Book review: Cooper and the Big Apple by Camille and Riley Cohn. Published by Greenleaf Book Group, Austin, Texas.
ISBN-13 978162634220-0, $15.95
Cooper the cat sometimes leads with his stomach but also thinks things through. He stars as the title character in the 36-page picture book “Cooper and the Big Apple” and adds to the rich body of feline lore with his powers of observation on a visit to New York City.
Telling the story is author Camille Cohn, art teacher at Fredericksburg (Texas) Elementary School, and her artist daughter, Riley Cohn, 16.
The story of the cat’s journey is based on two events–the Cohns’ airport meeting with a real cat named Cooper on his way to New York City, and the Cohn family’s own New York vacation some years earlier.
Following their meeting with the traveling cat, their imagination sparked, Camille and Riley Cohn went to work writing and drawing his adventures.
The result is an appealing tale featuring a charcoal-colored, sunshade-wearing feline. He prefers his life in a small Texas town to a complicated trip, but he goes along because that’s what his pal Jennifer wants to do. Eating snacks on the plane, the cat wonders about the fruit reference to New York: “What apple? I thought we were going to New York City.”
His uncertainty and literal interpretations are repeated themes. Often he is hopeful he will get something to eat, only to learn that he has misunderstood a word or phrase. For example, at Tiffany’s, where he has heard that people have breakfast, he discovers “There’s not even any toast.”
Like Riley Cohn, Cooper is on the autism spectrum. This means he gives words and phrases a literal definition. To Cooper, a big apple is round and red and something to eat. “Breakfast at Tiffany’s” is a morning meal instead of the name of a well-known movie based on a famous store.
Cooper’s misunderstandings and his desire for food extend to the subway (sandwiches!) and the stock market, and when headed for the borough of Queens, he wonders if he’s dressed well enough to visit royalty. Riley illustrates each scene to show what’s in Cooper’s head, creating the drawings herself based on her mother’s instruction. Sydney, Riley’s younger sister, is the fashion director, suggesting items of clothing that characters wear.

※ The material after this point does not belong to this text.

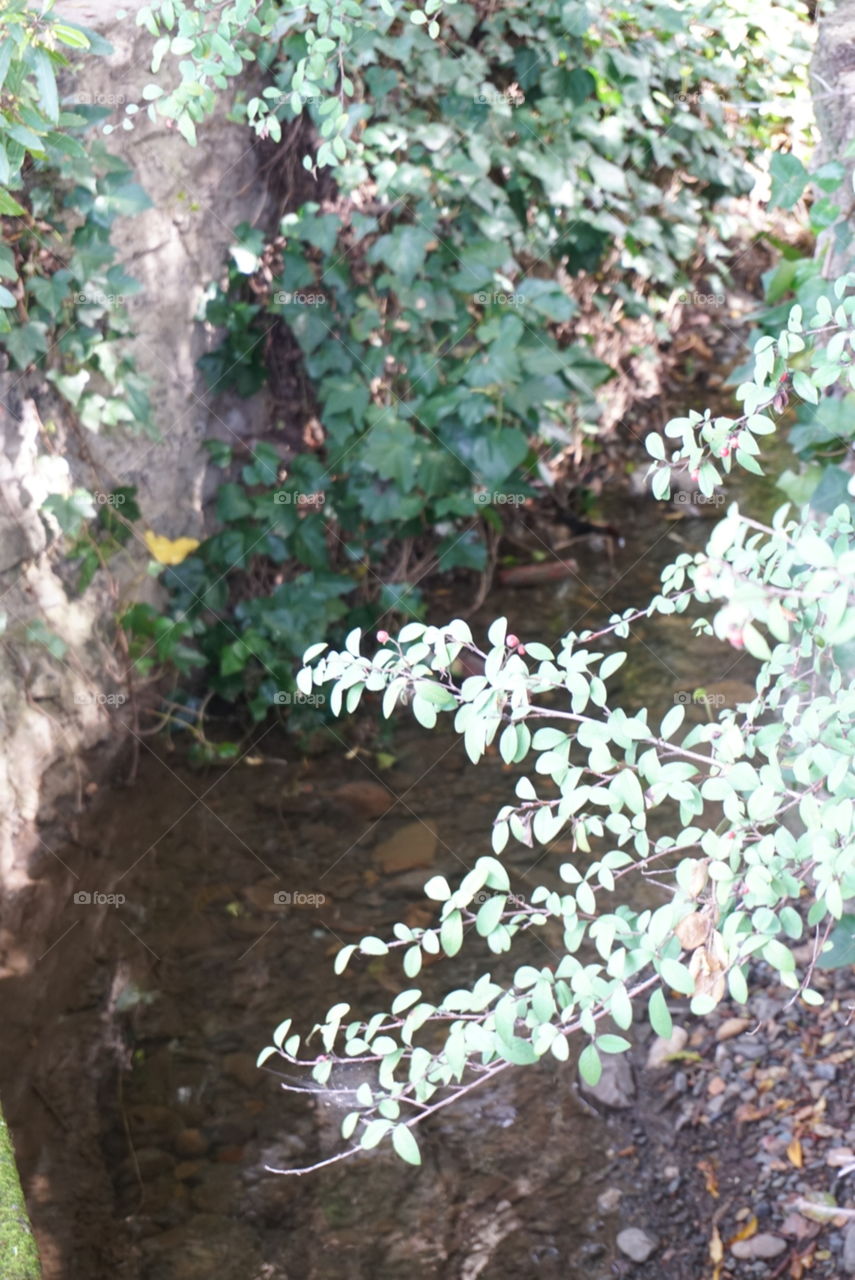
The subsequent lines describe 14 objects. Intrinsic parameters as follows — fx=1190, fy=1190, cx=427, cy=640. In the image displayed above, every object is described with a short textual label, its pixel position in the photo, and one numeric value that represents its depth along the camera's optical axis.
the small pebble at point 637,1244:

During book signings, Riley puts her name in the same place: First page, right side, within a dashed loop that shows Cooper’s flight path to New York. She repeated the signature often during a book signing at a Fredericksburg clothing store, the Haberdashery Boutique.
Owner Jill Elliott said she hosted the signing because of her friendship with the Cohns and because she knew people would love the book. “There is big support in this town. People were buying six books at a time.”
“Cooper and the Big Apple” is the second book to feature Riley Cohn’s drawings. The first one was “Martin in the Narthex,” written by the Rev. Dick Elwood. The star of that story is a real Australian Shepherd at St. Barnabas Church. The book is among Riley’s favorites, along with the Cam Jansen Mysteries and the Magic Tree House series.
The Cohns are working on another book in which a hairless Chihuahua and a standard French poodle live above a store on Fredericksburg’s Main Street. The ending will not be divulged here, but the book is about friendship.